Estratto da leggere
►
E c’è la questione del titolo a disturbare la trattazione, la queerness – non solo per la terminazione barbarica. Che Murgia non risolve con la “Trinità” di Rüblev, non può. Una “questione” derivata dall’anglosassone, mentre è documentata, piana, non problematica, dalla realtà di ognuno, familiare, di zie e zii, fratelli e sorelle, amici e amiche, che vivono senza pulsioni sessuali, non terminali, di fratelli e sorelle che convivono senza turbamenti anche nelle arti, i fratelli Goncourt, i fratelli Grimm, le sorelle Brontë, i fratelli “Delly”, gli Svedomskij o i Rizzoni, russi animatori della scena romana a fine Ottocento, i tanti fratelli del cinema. 
Per non dire delle infinite sfaccettature dell’amicizia, relazione forse anch’essa tabù in ambito anglosassone – ma non da Chaucer e fino a Shakespeare. Nonché dalla lunga e consistente tradizione cristiana della verginità, che da alcuni decenni si trascura (Freud non ne ha nemmeno il sospetto), ma è stata ed è importante, e anche affascinante. Di santi e sante, beghini e beghine, di operosità amorevole, dentro e fuori della parrocchia, nel vasto mondo. E anche di chi santo non vuole esserlo. Certo, la queer question è il vero fuoco infernale della divisione psicologica e sociale in America, ben più della violenza sessuale, e del razzismo, del #metoo e del #blacklivesmatter. Ma è un fatto storico e politico.

Il “queer” del titolo richiederebbe una trattazione a parte – non è nuovo ma è nuovo il genere nella grafica, qui segnalato da un 3, come nella Trinità al centro della trattazione, che è una cosa un po’ inutile - e anche blasfema. Anche perché il concetto rinvia al discorso critico, di libertà, ma nella pratica, nelle varie importazioni dall’indistinto inglese, via Arbasino, finisce in una “diversità” che invece è normalità. Perlomeno in Italia – a Londra, quando Arbasino valicò Chiasso, sospettavano degli italiani, degli italiani maschi, e un po’ anche delle femmine, perché camminavano per strada tenendosi a braccetto: tutti hanno avuto uno zio, una zia, un amico, un’amica “non interessata”, semplicemente. E non è vero che l’impulso sessuale sia pervasivo, onnipresente, anch’esso onnipotente, questa è sfuggita ai Padri del “Credo” – e a Freud: sarà Freud un patrista mascherato? Questo ridurrebbe queer a asessuale, il che la queerness, ammesso che se ne possa costruire una, non vuole. Ma rileggere il Dio onnipotente, che è probabilmente il più grande problema del credente, e in parte la Trinità, non è molto più (meglio) del 3?
◄
Le consegne
a: Per favore, indica perché, secondo l'estratto, a Londra sospettavano degli italiani.
b: Mostra tutte le righe dei record in cui compare la parola "same".

Materiale di lavoro
►
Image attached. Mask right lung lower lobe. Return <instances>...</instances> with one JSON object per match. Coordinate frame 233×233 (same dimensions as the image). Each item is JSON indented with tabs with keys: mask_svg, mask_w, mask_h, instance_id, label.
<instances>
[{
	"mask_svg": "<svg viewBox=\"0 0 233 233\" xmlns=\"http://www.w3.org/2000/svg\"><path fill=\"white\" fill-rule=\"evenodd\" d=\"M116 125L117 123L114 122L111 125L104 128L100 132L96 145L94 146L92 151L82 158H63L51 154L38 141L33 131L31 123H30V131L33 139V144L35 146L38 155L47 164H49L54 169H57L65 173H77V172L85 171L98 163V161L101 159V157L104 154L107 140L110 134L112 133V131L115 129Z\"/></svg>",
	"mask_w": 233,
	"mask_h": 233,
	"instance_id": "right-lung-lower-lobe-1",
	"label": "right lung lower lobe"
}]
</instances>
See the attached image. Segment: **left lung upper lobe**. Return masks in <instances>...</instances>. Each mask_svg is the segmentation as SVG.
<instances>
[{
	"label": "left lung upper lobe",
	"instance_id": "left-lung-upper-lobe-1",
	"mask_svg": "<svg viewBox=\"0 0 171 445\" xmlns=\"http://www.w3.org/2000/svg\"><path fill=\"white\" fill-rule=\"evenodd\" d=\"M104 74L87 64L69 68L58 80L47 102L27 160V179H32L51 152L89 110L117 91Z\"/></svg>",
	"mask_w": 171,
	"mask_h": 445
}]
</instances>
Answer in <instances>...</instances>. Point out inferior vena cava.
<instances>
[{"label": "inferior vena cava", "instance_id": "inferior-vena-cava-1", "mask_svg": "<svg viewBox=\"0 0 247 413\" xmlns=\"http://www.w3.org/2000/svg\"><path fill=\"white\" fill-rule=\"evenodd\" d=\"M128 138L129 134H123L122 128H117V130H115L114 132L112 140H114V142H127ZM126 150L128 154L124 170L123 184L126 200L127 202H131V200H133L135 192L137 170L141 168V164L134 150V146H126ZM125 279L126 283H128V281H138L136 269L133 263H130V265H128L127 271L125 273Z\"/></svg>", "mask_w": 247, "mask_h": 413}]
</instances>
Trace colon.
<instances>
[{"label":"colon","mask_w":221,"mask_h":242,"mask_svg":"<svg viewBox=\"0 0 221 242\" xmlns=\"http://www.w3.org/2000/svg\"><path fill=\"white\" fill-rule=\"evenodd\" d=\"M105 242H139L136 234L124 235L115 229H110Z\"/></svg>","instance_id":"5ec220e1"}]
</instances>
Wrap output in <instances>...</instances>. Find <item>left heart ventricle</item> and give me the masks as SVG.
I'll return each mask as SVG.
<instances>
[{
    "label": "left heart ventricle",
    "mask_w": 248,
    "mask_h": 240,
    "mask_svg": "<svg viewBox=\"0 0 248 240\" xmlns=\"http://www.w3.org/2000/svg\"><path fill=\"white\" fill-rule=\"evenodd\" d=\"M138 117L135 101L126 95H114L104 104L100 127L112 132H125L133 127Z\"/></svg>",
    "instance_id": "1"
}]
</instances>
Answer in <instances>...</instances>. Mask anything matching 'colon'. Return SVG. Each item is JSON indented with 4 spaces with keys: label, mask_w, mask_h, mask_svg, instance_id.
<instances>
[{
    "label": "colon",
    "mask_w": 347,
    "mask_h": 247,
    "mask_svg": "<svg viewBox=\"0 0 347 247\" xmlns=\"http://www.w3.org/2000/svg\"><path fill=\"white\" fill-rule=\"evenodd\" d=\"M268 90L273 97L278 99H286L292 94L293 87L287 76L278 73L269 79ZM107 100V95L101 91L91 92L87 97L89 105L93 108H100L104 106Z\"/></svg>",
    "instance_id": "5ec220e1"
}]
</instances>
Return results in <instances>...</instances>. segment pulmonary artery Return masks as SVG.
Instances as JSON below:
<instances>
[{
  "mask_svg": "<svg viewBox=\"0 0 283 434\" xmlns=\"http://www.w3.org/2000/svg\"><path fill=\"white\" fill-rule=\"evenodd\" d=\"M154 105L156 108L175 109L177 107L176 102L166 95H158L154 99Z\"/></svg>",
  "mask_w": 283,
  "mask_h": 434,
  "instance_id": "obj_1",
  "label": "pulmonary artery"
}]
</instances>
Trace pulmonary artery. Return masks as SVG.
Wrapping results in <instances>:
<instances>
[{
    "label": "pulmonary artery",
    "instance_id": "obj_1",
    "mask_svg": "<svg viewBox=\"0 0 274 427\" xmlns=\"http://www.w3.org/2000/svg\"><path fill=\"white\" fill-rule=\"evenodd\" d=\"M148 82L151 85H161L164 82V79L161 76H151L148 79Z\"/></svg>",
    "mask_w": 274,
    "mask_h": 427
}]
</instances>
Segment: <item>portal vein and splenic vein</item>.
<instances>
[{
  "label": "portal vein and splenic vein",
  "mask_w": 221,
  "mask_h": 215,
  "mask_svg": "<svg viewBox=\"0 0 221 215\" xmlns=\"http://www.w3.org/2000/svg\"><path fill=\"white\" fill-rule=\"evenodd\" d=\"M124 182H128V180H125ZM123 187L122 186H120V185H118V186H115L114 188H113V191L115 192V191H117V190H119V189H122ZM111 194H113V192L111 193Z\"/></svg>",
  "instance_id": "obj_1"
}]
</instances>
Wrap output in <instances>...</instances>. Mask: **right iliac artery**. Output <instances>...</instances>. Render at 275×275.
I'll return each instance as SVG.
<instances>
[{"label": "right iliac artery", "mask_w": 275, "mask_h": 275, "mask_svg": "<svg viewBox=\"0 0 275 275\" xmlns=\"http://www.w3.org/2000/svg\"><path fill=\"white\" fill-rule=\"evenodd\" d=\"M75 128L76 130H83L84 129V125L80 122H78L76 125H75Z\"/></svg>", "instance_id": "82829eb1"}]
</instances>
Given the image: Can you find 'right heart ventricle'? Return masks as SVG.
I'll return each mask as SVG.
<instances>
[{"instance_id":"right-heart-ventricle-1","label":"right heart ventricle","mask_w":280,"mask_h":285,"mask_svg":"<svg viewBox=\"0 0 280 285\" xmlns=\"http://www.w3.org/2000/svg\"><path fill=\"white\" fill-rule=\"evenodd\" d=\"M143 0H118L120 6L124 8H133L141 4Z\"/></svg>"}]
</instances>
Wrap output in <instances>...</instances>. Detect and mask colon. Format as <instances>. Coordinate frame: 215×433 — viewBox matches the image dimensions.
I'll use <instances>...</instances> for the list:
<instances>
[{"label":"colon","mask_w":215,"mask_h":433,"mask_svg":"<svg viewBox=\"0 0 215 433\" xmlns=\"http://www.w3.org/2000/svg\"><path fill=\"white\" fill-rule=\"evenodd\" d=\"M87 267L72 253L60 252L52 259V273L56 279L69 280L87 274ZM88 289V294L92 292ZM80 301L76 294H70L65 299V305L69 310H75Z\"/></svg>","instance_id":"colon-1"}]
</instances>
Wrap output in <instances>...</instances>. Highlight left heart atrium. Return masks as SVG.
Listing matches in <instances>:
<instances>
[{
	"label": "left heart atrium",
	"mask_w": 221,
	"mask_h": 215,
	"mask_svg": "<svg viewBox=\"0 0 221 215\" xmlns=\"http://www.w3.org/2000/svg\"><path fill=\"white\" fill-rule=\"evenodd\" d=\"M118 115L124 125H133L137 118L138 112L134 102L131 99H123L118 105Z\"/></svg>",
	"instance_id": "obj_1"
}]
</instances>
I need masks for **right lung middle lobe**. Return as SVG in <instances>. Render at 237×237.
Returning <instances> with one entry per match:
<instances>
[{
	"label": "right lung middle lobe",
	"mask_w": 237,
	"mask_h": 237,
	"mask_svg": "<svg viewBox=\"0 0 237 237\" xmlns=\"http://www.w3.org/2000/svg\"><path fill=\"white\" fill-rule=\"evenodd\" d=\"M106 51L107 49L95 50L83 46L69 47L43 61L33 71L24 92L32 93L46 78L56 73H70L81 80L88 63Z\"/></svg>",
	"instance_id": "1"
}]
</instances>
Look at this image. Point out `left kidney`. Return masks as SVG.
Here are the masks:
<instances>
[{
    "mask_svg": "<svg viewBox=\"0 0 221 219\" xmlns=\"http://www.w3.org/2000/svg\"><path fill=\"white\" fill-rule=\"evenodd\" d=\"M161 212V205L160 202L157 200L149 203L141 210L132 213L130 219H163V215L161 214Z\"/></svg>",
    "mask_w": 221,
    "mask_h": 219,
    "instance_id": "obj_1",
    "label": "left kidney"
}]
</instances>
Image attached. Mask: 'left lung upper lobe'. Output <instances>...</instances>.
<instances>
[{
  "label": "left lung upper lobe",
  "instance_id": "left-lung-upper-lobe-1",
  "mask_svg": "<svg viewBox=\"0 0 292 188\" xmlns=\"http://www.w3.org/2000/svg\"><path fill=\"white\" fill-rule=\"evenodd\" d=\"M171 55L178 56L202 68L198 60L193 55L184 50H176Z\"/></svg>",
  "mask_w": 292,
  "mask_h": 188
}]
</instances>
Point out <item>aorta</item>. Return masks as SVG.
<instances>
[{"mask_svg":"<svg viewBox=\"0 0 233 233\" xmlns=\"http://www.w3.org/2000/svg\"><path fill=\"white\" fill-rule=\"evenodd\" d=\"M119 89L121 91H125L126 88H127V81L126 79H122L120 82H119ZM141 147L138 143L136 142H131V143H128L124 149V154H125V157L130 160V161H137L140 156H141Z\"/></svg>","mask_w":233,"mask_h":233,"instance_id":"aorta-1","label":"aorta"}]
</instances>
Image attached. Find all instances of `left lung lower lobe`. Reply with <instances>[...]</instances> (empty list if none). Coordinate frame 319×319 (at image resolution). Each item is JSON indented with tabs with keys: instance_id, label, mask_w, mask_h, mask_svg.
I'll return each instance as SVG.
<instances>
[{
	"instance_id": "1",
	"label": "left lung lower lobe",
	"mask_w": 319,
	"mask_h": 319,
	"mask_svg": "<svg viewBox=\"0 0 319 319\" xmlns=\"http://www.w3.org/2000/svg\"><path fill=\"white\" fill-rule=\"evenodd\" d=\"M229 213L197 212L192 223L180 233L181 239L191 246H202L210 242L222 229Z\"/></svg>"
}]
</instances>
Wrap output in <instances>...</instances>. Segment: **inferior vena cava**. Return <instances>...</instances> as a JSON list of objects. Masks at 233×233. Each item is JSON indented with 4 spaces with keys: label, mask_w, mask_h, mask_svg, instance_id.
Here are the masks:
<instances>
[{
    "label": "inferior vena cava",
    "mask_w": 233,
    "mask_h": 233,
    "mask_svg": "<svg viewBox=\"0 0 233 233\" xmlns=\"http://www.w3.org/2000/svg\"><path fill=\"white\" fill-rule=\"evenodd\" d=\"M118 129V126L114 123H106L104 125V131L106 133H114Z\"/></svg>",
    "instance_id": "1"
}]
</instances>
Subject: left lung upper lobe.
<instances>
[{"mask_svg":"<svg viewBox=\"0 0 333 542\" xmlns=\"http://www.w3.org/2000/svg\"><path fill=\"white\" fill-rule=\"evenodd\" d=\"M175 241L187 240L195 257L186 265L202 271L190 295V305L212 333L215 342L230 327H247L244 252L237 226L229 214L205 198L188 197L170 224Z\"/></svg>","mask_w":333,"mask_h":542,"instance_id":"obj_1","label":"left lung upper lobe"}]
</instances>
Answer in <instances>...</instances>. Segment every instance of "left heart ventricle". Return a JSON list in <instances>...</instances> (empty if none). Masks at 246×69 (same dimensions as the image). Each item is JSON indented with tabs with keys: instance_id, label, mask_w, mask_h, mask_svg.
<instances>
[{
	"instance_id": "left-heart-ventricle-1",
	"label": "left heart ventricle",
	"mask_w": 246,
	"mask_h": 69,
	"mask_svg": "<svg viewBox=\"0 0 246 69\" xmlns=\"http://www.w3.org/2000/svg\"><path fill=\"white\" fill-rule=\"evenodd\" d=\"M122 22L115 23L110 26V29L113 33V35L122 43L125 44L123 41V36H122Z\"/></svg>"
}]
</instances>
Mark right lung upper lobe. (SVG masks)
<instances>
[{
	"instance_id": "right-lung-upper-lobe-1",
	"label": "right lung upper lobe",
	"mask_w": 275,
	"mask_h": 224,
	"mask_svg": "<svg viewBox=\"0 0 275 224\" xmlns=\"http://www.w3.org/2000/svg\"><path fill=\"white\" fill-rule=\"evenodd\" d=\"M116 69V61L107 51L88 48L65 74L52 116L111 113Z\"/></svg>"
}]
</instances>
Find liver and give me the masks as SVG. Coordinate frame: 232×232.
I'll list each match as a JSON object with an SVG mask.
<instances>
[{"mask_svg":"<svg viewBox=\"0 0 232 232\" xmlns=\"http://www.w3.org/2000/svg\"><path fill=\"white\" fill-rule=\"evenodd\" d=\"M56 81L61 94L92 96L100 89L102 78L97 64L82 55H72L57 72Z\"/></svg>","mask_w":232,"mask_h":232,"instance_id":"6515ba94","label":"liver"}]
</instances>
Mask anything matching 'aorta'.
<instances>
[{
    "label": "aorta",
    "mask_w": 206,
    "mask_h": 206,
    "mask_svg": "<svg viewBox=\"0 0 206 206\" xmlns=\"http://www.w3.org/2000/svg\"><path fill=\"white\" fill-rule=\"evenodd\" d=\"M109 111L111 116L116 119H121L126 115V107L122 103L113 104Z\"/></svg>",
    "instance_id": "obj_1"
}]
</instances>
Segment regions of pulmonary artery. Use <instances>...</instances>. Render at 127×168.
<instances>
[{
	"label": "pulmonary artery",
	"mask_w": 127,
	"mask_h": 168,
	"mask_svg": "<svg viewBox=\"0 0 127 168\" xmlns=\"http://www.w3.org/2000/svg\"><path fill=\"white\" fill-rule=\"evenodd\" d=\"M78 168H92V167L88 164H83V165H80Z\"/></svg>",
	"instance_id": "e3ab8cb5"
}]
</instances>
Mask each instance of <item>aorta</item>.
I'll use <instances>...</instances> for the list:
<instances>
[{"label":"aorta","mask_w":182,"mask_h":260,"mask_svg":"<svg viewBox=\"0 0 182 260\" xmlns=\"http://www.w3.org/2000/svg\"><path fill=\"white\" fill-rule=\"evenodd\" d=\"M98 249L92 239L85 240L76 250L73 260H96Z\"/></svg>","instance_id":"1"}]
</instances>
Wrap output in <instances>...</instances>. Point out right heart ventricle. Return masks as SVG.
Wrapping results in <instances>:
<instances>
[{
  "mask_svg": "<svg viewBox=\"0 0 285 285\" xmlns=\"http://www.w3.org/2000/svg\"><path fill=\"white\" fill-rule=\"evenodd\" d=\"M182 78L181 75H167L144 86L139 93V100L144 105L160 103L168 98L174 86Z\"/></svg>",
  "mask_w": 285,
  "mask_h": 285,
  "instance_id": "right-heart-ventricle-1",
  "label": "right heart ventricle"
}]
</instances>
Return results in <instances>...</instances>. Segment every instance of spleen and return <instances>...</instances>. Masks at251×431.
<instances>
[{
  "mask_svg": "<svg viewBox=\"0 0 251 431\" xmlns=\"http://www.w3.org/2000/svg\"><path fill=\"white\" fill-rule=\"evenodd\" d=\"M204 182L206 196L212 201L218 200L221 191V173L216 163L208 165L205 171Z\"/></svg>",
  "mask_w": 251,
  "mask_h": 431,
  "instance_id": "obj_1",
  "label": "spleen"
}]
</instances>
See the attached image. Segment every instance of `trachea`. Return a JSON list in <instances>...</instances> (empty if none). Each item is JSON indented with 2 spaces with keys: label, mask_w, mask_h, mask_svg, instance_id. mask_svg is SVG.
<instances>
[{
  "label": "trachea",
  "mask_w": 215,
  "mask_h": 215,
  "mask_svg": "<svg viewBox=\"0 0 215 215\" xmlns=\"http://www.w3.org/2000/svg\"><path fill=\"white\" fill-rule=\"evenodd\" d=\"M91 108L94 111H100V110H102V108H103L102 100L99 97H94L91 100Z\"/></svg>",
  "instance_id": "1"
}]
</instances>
◄
Risultati dell'esercizio
a: Perché camminavano per strada tenendosi a braccetto.

b:
Image attached. Mask right lung lower lobe. Return <instances>...</instances> with one JSON object per match. Coordinate frame 233×233 (same dimensions as the image). Each item is JSON indented with tabs with keys: mask_svg, mask_w, mask_h, instance_id, label.
Answer in <instances>...</instances>. Segment every instance of "left heart ventricle". Return a JSON list in <instances>...</instances> (empty if none). Masks at 246×69 (same dimensions as the image). Each item is JSON indented with tabs with keys: instance_id, label, mask_w, mask_h, mask_svg.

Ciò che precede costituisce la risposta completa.